→ **Aim of the task**: Copy each line of the records that contains the word "LEVEL".

[Saved entries]
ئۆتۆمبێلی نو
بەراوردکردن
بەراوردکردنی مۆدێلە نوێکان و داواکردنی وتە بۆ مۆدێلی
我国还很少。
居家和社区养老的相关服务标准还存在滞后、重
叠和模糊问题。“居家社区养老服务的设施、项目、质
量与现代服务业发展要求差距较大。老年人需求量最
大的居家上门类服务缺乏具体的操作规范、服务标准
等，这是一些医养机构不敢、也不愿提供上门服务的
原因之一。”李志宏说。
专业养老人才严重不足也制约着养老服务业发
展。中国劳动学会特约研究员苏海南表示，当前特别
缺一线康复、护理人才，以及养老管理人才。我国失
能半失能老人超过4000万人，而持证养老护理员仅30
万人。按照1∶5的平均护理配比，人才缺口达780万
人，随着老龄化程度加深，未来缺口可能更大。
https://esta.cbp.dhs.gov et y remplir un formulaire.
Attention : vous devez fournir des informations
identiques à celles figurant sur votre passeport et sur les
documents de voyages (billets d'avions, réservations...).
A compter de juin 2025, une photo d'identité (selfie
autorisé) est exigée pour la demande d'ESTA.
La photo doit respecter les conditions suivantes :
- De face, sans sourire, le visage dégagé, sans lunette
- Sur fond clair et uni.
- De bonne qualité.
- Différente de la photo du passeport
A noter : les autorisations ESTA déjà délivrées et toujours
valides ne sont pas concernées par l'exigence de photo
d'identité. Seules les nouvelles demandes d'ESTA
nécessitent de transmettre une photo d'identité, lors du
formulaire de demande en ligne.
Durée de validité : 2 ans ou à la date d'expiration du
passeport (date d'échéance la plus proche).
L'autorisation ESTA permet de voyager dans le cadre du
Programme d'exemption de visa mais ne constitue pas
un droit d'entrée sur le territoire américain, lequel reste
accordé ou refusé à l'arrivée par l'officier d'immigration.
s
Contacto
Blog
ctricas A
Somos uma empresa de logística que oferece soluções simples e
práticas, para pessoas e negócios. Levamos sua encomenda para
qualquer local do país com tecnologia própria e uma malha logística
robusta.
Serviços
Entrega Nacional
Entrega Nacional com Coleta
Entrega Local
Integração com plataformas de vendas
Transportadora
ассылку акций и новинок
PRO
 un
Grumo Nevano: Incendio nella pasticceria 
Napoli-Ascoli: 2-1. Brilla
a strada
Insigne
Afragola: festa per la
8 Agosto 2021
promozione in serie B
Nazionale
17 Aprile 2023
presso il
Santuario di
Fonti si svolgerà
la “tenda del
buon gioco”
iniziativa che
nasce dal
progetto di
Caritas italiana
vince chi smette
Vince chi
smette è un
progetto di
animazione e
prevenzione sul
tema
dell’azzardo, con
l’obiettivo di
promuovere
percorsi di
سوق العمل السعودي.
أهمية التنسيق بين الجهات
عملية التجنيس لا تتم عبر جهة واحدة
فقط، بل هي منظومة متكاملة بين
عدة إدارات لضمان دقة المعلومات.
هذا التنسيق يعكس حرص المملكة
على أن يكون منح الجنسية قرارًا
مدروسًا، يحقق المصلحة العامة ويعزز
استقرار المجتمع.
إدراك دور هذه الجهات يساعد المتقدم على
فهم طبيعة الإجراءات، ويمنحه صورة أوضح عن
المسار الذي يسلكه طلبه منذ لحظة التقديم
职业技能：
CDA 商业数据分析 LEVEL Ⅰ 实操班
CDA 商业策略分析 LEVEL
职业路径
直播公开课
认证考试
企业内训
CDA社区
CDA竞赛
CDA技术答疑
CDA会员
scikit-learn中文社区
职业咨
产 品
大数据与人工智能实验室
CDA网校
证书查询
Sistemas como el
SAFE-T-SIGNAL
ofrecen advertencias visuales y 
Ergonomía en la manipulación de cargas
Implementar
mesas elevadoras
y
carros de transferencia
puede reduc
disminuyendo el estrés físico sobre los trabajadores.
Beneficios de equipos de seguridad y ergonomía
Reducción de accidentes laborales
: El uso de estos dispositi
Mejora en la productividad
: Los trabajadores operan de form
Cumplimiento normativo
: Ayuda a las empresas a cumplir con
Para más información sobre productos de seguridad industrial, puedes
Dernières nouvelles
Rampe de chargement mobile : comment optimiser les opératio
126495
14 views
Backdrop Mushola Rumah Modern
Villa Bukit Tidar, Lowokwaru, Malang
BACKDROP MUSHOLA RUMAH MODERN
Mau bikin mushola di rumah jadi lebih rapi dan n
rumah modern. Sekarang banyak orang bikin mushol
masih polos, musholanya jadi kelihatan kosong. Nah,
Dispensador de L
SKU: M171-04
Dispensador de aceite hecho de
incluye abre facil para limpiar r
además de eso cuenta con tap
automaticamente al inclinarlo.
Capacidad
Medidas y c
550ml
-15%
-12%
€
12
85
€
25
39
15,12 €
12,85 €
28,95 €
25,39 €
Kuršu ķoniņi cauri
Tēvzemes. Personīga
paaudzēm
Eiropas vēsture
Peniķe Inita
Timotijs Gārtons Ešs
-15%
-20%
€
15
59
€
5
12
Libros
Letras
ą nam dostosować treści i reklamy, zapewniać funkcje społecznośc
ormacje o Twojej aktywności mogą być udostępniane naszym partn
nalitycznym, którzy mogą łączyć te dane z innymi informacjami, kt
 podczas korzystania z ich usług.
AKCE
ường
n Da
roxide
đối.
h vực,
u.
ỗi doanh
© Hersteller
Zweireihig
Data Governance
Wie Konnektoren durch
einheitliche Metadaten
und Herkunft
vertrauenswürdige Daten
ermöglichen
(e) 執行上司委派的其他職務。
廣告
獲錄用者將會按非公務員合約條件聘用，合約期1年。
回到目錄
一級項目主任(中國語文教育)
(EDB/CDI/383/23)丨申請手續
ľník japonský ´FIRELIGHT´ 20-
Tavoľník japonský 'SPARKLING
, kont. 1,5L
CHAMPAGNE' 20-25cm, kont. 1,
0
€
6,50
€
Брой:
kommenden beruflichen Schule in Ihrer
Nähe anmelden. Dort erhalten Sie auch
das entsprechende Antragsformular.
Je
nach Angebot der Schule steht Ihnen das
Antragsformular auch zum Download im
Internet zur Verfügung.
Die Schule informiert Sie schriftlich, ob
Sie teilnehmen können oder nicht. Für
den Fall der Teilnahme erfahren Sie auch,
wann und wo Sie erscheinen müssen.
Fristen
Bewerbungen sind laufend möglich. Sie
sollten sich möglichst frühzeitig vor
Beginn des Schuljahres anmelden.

→ **Output below**:
CDA 商业数据分析 LEVEL Ⅰ 实操班
CDA 商业策略分析 LEVEL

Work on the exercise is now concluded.